Page-level text extractions

.....

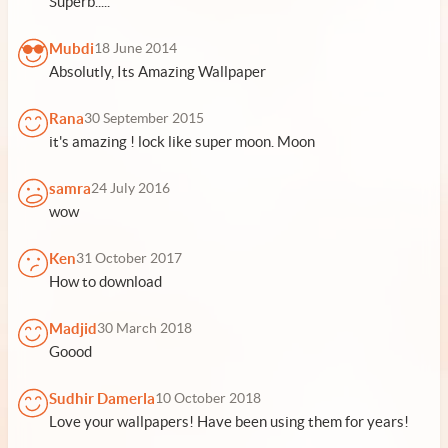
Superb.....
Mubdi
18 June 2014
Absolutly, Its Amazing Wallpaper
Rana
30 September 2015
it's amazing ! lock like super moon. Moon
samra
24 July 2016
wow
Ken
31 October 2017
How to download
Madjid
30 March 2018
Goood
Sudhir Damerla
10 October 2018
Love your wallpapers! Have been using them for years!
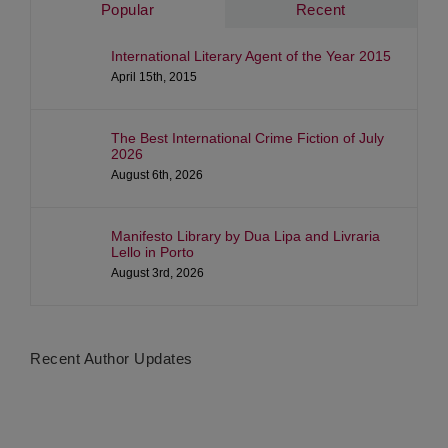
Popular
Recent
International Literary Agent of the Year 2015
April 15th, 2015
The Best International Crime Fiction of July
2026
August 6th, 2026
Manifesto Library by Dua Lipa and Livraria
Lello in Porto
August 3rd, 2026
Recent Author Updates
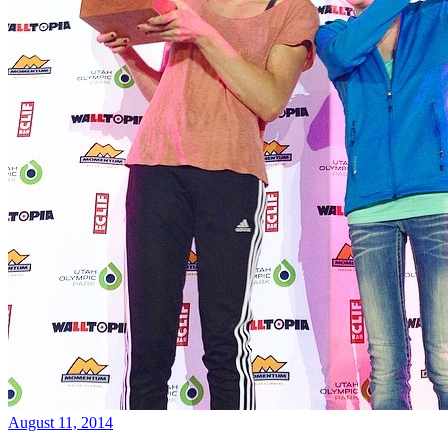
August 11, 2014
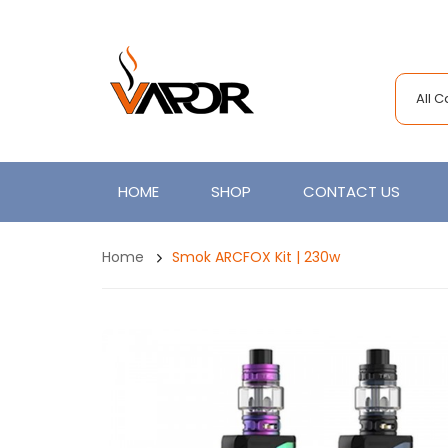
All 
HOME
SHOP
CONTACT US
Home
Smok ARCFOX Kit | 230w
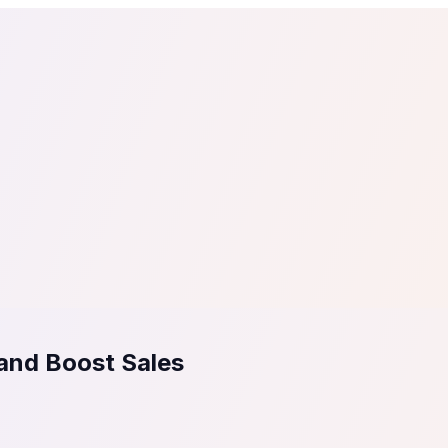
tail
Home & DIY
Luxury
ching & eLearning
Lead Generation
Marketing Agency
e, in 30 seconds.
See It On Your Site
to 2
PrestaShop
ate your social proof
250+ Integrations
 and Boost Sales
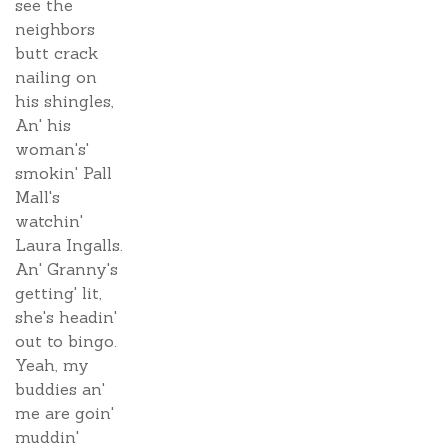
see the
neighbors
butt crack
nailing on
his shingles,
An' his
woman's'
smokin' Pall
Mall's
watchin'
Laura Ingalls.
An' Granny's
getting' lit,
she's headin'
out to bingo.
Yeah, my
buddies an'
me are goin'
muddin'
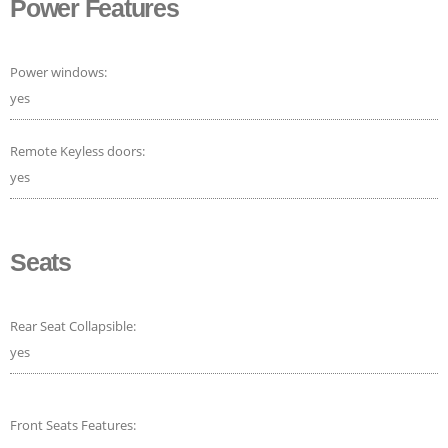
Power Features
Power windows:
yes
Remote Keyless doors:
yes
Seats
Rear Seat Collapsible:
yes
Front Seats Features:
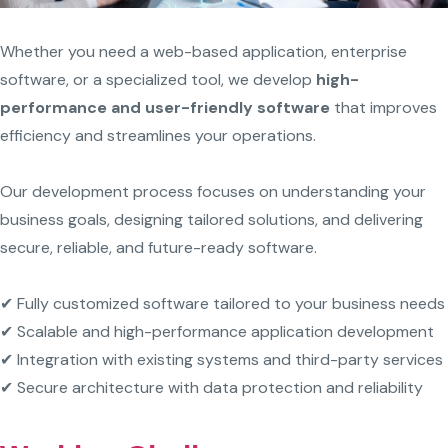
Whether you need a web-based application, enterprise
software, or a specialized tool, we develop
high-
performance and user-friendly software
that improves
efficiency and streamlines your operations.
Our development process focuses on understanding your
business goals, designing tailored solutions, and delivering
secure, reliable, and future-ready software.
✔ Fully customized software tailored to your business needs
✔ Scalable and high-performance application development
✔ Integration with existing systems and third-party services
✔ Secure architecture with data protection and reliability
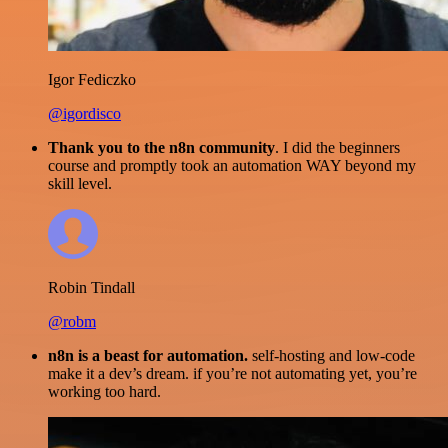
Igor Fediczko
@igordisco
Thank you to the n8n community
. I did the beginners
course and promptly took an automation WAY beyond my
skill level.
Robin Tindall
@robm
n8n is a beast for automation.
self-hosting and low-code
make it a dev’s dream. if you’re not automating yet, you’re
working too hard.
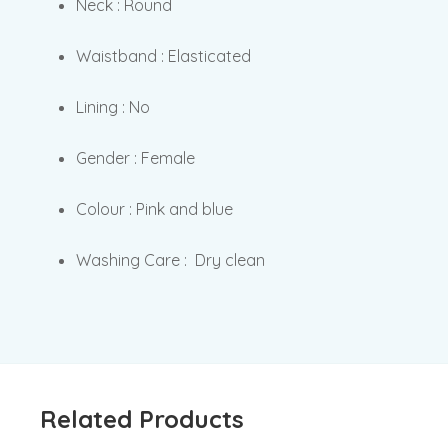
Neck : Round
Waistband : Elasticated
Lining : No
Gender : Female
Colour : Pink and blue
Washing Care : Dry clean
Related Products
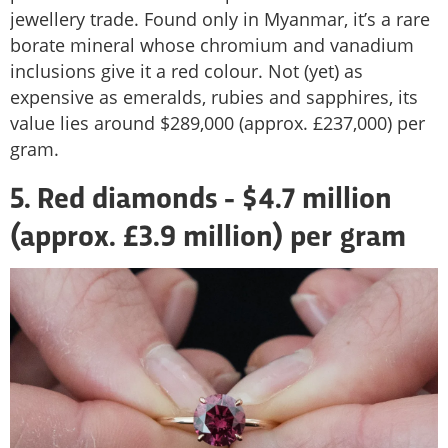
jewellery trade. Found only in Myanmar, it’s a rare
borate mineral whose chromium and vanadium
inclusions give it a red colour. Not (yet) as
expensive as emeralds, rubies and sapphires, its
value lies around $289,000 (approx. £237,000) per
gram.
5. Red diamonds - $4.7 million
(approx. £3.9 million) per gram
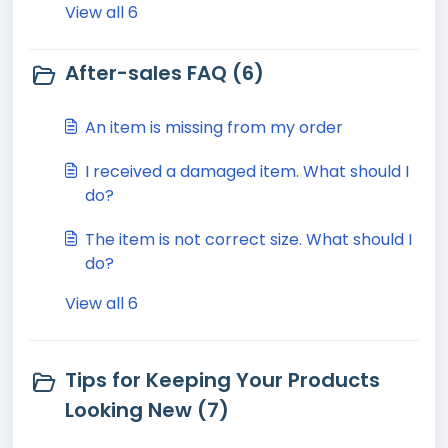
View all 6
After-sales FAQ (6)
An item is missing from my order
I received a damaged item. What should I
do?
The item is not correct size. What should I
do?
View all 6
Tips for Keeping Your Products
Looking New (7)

.....

Work to complete ::
Gather each line in the data that holds the string "million".

Response to this task ::
5. Red diamonds - $4.7 million
(approx. £3.9 million) per gram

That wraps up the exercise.